Required action:
Return the passage of the Art Out Loud festival article from "The Globe Theatre" up to and including "Alex Blake Connection.", copied word for word.

*** Opening of Exercise passage ***

After over a year and a half of being apart, the Art Out Loud mini-performance festival aims to safely bring the community together for an interactive experience.
“We’ve been apart for so long so this is the beginning of coming back together,” Theatre artist Sierra Haynes said. “The theater is a place where people congregate and learn and grow and feel together.
“I’m so glad that we’re actually having the ability to come back together. Even everyone just setting up today’s event was a magical thing in itself, because we’re all finding purpose again. You know, making something for other people to come enjoy and think about, and I think that’s what we all strive to do as theatre artists.”
The festival offered a variety of art installations in partnership with the Narrative Design Collective. The interactive exhibits inform people about what it’s like to be in theatre.
The Globe Theatre partnered with over 65 theatre makers to make the event happen.
Setting up one of those installations known as the Puppet Theatre, was John Cody.
“This is the first event in Regina now in about year and a half that’s been able to be done,” Cody said. “It’s a great way to make art, to make structures, to build and then also be in the park and be around people. It’s wonderful and overwhelming just to be able to work again.”
Since the pandemic hit, artists from across the province have been unable to go to the stage, leaving them busy making theatre in their homes.
“We’ve been doing a lot of audio projects,” Haynes said. “If you come to the park, you can bring your phone, bring your headphones, earbuds, and we’ve got QR codes all over the park telling a bunch of different stories.”
One of those audio projects was made by Haynes herself called The Alex Blake Connection.

*** Close of Exercise passage ***
*** Opening of Stored data ***

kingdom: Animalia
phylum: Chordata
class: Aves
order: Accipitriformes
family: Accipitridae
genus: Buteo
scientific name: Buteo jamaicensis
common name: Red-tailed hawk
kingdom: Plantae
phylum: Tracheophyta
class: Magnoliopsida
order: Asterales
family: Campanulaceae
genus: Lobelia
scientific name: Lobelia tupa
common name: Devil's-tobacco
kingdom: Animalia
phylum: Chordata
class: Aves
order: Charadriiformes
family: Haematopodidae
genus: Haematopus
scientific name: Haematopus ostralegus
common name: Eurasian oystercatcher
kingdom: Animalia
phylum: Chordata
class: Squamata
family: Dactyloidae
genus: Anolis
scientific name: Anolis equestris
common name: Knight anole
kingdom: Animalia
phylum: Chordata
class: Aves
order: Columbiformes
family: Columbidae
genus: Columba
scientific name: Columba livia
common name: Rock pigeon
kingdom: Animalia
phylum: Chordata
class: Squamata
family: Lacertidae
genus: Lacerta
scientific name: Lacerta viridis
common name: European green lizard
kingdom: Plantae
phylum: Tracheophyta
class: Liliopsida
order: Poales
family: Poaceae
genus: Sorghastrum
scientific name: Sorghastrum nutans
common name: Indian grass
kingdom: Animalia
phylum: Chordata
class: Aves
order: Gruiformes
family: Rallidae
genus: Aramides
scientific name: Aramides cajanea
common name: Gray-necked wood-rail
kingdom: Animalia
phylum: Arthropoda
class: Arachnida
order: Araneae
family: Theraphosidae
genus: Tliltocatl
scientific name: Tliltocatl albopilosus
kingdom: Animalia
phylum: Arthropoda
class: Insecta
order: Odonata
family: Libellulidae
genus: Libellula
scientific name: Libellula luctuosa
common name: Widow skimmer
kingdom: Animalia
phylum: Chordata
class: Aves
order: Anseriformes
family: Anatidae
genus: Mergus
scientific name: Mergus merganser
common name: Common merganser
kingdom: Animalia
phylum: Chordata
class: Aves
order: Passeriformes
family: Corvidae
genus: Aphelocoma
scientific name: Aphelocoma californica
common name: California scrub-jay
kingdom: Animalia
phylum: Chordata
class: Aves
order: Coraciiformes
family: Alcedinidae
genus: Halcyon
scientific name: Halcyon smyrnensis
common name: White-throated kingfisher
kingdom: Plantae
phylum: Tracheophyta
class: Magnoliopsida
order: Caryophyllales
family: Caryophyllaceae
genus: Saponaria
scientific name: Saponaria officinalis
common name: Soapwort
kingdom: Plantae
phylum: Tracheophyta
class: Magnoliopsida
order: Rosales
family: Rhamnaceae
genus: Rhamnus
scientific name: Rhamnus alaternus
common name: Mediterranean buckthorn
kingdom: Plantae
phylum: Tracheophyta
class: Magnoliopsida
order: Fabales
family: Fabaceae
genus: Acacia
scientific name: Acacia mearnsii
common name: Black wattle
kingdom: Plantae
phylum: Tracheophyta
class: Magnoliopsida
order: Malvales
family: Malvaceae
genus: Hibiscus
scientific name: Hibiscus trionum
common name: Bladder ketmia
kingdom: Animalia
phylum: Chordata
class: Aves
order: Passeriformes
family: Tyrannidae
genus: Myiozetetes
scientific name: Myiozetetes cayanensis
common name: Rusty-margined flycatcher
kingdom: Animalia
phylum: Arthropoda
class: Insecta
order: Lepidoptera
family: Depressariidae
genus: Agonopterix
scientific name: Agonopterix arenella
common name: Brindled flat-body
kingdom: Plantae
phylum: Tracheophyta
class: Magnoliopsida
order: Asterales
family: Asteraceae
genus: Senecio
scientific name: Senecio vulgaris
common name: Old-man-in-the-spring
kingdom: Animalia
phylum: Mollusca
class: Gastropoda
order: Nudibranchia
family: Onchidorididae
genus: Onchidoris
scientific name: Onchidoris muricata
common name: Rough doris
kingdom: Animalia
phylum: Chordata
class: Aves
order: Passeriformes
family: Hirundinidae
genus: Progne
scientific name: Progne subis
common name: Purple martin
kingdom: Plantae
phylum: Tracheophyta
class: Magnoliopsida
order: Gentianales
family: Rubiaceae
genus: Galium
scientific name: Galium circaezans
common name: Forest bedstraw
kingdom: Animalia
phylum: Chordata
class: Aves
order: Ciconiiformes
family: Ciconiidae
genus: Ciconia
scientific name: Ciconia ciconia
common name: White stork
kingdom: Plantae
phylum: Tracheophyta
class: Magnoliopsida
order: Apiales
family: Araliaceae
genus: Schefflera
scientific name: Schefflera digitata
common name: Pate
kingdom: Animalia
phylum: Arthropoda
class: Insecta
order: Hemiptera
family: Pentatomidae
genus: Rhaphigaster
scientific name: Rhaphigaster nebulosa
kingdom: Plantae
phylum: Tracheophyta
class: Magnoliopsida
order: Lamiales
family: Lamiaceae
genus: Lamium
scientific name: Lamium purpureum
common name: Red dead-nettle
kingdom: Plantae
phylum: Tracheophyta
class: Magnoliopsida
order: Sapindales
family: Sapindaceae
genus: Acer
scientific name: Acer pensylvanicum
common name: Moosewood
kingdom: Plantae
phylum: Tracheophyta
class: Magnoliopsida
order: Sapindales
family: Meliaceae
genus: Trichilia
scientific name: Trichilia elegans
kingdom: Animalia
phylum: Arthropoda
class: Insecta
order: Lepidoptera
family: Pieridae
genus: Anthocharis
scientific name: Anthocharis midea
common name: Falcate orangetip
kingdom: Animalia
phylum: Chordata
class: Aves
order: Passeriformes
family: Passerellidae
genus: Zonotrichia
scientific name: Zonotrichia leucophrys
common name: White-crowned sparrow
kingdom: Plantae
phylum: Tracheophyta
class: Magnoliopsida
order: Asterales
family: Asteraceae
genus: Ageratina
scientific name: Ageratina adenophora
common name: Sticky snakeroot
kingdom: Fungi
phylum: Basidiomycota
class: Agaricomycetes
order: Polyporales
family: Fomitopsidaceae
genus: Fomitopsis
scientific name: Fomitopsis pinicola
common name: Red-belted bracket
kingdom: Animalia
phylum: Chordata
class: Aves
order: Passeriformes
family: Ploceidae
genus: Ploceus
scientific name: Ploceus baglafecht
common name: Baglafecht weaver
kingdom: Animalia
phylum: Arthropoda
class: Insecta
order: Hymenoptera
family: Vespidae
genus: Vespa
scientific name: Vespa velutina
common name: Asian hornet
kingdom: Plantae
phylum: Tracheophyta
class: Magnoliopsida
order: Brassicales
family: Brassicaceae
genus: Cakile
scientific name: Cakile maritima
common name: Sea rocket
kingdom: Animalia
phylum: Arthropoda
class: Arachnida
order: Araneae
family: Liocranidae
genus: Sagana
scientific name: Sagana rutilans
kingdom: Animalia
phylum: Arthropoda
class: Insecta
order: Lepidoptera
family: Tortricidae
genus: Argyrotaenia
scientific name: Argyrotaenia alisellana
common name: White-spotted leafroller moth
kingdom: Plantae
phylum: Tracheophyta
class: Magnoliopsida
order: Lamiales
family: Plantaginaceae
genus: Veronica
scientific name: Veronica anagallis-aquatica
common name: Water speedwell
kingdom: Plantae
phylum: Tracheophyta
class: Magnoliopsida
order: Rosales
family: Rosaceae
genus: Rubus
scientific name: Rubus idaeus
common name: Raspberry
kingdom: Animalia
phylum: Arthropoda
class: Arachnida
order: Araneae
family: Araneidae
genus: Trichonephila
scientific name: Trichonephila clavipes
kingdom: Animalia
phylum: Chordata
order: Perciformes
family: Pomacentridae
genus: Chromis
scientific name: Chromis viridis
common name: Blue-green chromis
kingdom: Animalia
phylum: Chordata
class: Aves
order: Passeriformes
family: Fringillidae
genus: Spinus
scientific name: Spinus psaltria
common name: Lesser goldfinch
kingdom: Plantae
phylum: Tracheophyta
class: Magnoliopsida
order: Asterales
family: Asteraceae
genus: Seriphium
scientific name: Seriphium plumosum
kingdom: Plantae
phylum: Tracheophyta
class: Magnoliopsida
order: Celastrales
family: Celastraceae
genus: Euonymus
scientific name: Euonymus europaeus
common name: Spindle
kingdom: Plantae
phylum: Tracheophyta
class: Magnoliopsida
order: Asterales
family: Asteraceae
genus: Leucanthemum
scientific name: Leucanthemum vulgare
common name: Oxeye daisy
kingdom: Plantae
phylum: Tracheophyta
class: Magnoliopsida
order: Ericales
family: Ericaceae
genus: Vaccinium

*** Close of Stored data ***

Result of the task:
The Globe Theatre partnered with over 65 theatre makers to make the event happen.
Setting up one of those installations known as the Puppet Theatre, was John Cody.
“This is the first event in Regina now in about year and a half that’s been able to be done,” Cody said. “It’s a great way to make art, to make structures, to build and then also be in the park and be around people. It’s wonderful and overwhelming just to be able to work again.”
Since the pandemic hit, artists from across the province have been unable to go to the stage, leaving them busy making theatre in their homes.
“We’ve been doing a lot of audio projects,” Haynes said. “If you come to the park, you can bring your phone, bring your headphones, earbuds, and we’ve got QR codes all over the park telling a bunch of different stories.”
One of those audio projects was made by Haynes herself called The Alex Blake Connection.